The real key to building students abilities to engage in dialogue lies in helping them to develop their active listening skills and by this I mean their ability to engage with the listener and get them to explain themselves more clearly and clarify what has and hasn’t been understood.

This is a skill that many native speakers lack and it takes comprehension beyond teaching students what words and expressions mean but is developed from an understanding that communication is a complex and often inefficient and fragile process and that if we really want to understand what people feel and believe then we need to work with them collaboratively not competitively.

Here is some useful functional language that can help students develop dialogue.

Asking for clarification:

  • You mentioned … could you explain that a little more?
  • I don’t quite understand what you mean by … Could you clarify that?
  • Could you tell me a little more about…?

Encourage students to try to dig deeper and get more information from the person who is telling them about their opinions, beliefs or views.


  • So if I understand you correctly, you believe that ….
  • So to summarise, you feel that …
  • So, as I understand it, you believe that …
  • If I hear you correctly, you’re saying that…?
  • So you mean that…? Is that right?
  • Did I understand you when you said that…?

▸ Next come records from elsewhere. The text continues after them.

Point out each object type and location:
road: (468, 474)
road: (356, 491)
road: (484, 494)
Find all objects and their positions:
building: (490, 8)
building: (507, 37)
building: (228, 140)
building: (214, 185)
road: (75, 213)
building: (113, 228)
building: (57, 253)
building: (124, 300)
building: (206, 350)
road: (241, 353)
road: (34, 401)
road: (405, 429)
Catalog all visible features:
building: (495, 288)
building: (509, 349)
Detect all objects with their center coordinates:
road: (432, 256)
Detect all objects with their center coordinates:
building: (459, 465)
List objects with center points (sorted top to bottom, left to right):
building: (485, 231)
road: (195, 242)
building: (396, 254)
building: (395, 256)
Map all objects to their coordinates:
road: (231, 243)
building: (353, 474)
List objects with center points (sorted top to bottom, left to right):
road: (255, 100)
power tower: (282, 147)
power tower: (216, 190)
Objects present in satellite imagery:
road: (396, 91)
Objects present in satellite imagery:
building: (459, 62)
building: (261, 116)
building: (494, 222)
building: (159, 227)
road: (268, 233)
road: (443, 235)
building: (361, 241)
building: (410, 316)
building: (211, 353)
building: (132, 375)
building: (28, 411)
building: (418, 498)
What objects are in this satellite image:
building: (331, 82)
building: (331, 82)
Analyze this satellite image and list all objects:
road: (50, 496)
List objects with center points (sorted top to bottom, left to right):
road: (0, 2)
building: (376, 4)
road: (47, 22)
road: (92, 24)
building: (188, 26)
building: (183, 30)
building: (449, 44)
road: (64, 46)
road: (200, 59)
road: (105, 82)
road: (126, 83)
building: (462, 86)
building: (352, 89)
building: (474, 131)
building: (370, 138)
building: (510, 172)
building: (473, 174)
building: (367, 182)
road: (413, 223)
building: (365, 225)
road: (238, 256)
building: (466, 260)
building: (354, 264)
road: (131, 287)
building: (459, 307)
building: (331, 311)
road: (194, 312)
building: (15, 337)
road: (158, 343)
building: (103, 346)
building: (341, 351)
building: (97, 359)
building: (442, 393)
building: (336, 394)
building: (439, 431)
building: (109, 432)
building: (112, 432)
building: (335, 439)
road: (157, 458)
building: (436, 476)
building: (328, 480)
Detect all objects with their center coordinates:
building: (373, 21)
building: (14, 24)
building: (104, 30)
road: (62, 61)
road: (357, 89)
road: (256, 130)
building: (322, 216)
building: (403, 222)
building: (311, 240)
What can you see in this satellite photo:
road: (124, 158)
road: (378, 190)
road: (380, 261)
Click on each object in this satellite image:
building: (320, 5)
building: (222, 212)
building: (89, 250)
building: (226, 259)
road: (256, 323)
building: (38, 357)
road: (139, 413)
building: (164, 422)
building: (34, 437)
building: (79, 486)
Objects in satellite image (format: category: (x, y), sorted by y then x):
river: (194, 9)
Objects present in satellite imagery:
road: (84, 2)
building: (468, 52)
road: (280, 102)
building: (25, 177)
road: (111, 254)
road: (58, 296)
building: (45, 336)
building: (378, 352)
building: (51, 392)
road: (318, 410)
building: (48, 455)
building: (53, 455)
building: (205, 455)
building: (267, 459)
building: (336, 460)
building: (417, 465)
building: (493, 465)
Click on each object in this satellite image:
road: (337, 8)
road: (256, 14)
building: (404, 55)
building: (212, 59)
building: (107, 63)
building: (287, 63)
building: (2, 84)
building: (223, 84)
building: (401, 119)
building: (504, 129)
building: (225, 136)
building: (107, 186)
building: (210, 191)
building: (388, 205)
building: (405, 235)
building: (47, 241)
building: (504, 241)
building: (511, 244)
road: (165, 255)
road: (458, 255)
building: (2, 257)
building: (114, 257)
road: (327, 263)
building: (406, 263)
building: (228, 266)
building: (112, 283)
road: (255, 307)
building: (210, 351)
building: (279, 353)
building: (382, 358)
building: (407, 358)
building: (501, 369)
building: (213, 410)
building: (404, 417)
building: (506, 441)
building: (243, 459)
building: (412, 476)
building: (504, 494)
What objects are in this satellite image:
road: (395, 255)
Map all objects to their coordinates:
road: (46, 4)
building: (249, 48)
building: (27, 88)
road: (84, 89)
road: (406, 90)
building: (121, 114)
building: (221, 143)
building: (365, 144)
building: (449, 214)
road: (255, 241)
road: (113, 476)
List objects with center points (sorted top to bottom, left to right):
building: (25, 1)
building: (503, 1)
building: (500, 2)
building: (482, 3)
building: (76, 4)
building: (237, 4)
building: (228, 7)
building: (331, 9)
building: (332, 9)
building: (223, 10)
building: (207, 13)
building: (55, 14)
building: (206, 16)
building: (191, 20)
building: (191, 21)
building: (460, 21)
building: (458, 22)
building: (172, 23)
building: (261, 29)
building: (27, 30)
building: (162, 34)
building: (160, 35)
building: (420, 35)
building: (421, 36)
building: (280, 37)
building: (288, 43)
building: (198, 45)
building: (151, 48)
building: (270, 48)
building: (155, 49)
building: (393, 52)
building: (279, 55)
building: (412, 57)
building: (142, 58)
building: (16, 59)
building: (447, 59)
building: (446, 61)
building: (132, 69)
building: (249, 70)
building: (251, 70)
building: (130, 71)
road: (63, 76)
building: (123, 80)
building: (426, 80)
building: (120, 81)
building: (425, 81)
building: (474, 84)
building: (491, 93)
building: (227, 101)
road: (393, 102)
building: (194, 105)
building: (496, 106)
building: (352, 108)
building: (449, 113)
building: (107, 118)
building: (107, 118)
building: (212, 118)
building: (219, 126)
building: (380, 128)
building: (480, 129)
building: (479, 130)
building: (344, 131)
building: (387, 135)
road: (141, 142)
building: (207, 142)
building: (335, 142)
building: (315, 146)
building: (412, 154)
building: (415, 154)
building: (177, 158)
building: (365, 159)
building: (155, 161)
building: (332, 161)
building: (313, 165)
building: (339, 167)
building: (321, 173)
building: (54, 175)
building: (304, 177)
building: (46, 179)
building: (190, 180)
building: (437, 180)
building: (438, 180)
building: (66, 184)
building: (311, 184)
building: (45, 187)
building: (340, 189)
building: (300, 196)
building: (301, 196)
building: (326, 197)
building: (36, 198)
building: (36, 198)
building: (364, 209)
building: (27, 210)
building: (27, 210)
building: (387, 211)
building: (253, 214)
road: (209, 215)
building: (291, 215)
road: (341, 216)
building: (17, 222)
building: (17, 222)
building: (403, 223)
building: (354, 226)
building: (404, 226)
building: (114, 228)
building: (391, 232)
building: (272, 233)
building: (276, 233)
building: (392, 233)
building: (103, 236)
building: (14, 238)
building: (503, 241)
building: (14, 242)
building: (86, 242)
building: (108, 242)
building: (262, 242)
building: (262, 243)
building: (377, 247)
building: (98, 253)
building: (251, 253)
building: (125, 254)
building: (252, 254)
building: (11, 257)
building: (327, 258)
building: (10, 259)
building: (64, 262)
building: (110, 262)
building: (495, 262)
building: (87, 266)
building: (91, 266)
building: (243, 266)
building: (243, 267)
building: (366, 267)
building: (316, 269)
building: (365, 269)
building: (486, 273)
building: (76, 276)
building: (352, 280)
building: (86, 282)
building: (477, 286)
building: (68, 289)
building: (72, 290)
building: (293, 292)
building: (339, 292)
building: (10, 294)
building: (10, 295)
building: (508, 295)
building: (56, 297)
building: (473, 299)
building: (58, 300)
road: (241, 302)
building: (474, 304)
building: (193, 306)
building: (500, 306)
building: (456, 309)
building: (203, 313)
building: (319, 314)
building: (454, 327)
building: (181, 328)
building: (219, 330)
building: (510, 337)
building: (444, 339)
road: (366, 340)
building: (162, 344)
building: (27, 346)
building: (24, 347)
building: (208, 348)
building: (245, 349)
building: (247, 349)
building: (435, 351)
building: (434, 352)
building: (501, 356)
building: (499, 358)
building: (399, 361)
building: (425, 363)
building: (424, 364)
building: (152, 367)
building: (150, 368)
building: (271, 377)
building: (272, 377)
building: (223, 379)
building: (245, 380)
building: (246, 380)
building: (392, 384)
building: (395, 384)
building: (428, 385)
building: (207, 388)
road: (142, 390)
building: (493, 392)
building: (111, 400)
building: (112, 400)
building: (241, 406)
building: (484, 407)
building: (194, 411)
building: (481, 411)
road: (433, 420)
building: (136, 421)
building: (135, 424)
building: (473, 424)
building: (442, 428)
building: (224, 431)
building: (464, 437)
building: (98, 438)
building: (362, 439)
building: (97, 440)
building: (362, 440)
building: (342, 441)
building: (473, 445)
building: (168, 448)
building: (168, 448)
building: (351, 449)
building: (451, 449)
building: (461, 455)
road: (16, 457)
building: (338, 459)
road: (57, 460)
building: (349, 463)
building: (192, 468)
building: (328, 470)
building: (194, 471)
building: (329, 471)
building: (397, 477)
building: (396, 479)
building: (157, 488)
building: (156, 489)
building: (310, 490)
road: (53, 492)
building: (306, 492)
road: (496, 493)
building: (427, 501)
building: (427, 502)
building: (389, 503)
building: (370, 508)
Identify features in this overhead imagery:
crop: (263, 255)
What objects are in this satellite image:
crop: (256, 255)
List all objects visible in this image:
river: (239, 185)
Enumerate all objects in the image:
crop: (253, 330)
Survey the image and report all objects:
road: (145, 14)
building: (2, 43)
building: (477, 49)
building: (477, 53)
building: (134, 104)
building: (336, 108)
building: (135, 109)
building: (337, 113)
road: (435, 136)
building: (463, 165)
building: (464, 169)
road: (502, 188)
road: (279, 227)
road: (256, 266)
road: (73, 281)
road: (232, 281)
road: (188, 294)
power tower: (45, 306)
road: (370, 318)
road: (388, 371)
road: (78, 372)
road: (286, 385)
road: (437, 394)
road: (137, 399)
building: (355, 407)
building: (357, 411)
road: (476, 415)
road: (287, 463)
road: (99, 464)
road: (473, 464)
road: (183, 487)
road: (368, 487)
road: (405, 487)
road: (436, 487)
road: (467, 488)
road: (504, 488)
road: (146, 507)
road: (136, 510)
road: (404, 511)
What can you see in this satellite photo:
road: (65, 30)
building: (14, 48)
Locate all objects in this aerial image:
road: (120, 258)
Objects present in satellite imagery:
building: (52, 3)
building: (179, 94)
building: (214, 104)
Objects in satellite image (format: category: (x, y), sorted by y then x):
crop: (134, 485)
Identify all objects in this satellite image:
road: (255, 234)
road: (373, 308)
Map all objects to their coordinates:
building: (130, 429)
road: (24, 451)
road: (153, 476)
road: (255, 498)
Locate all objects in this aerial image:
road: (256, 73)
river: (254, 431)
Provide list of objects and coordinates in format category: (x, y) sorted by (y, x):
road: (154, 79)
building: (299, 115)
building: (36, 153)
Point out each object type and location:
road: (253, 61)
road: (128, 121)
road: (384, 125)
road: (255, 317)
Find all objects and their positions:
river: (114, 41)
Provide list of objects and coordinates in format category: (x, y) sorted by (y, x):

Encourage students to try to summaries the views of the person they are talking to, in order to check that they have understood correctly.

Agreeing to disagree:

  • I understand what you’re saying, but I just don’t feel the same way.
  • I respect your right to your views, but I don’t feel that I could ever share them.
  • I appreciate the sincerity of your beliefs, but I don’t really share them.

Encourage students to accept that the other person has the right to hold their views and that views and opinions are not facts. We can all be mistaken.


  • I feel that…
  • I believe that…
  • From my perspective…

Encourage students to explain and rationalize their views for others, but not present them as fact. Encourage them to take time and assume that the other person needs time to understand them.